> _How to complete this task_: Gather up every line from the entries below that uses the word "interest".

> _Given records_:
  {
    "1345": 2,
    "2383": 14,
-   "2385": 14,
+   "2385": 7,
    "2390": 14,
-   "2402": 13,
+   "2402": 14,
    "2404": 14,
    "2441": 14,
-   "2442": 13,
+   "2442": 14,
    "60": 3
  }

* * *

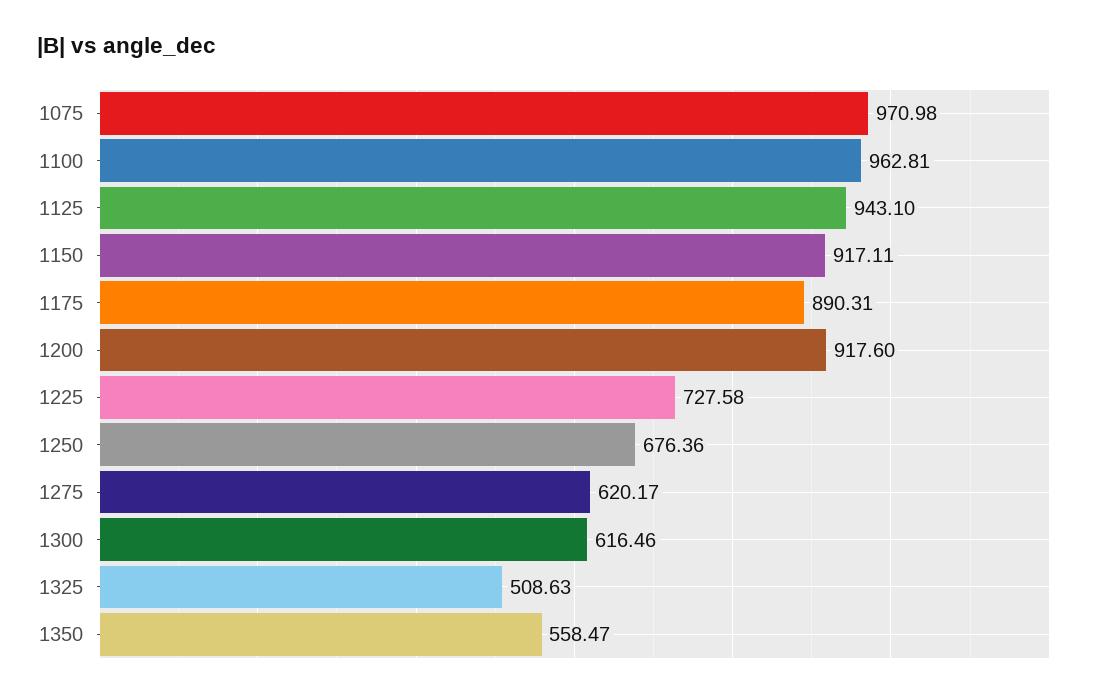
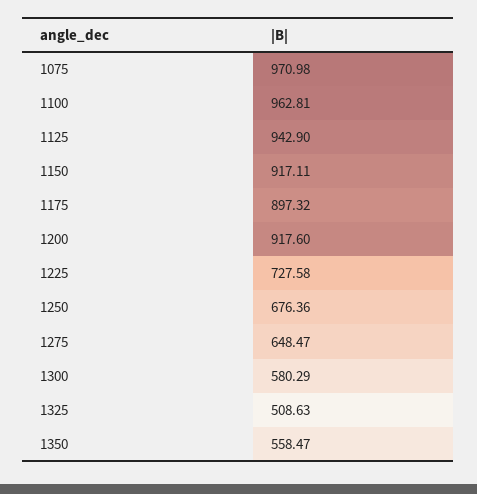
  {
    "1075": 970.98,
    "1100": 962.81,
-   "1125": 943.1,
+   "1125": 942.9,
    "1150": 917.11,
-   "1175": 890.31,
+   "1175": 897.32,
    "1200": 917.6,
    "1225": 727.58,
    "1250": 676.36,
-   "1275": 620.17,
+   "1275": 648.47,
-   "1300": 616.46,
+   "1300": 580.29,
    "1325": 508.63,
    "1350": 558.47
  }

* * *

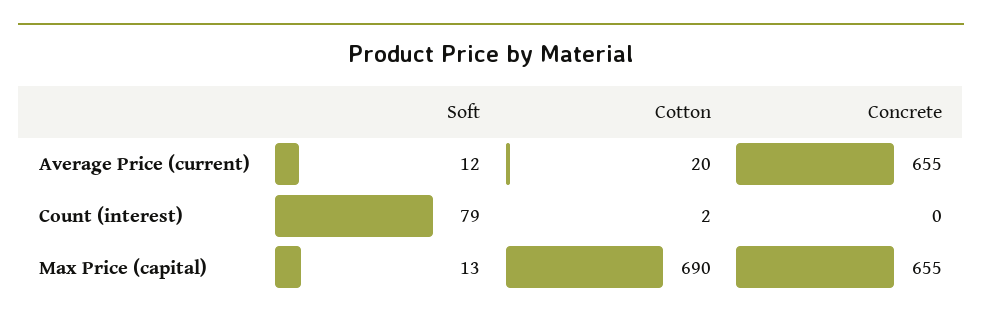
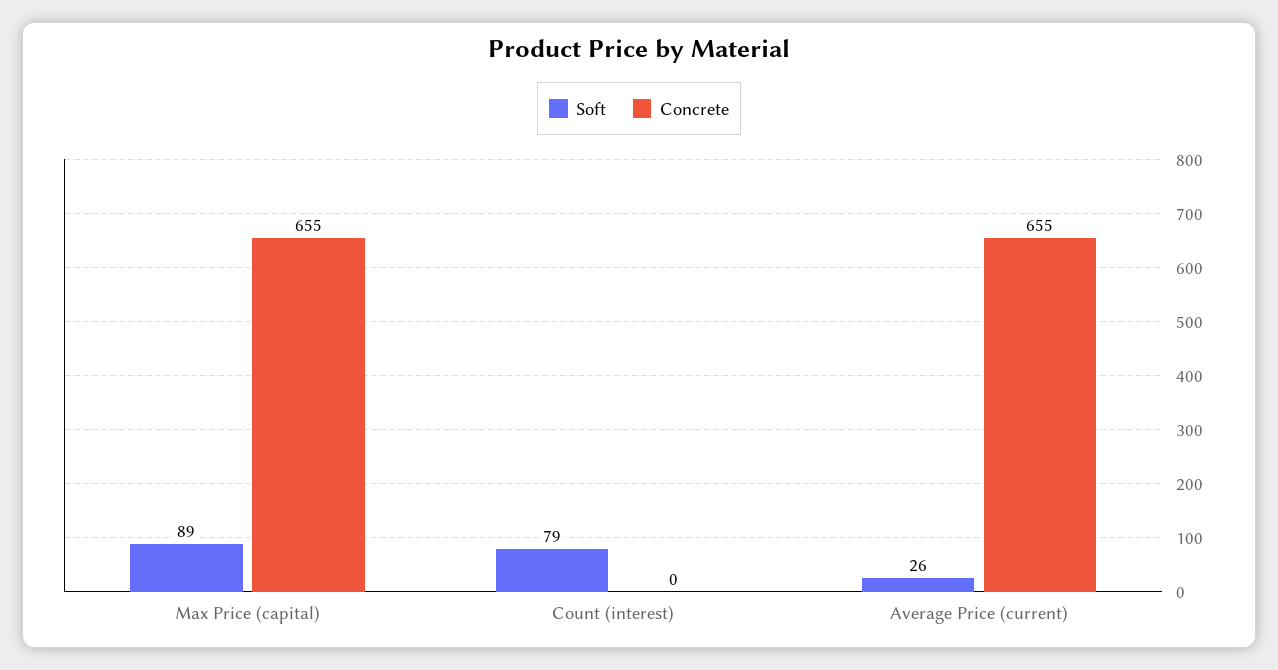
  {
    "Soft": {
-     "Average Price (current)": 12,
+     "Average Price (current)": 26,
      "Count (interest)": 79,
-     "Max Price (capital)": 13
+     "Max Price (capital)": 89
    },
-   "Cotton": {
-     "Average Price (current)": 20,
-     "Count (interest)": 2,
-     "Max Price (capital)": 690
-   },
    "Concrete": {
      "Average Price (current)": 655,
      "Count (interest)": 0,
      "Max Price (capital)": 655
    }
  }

> _Expected output_:
      "Count (interest)": 79,
-     "Count (interest)": 2,
      "Count (interest)": 0,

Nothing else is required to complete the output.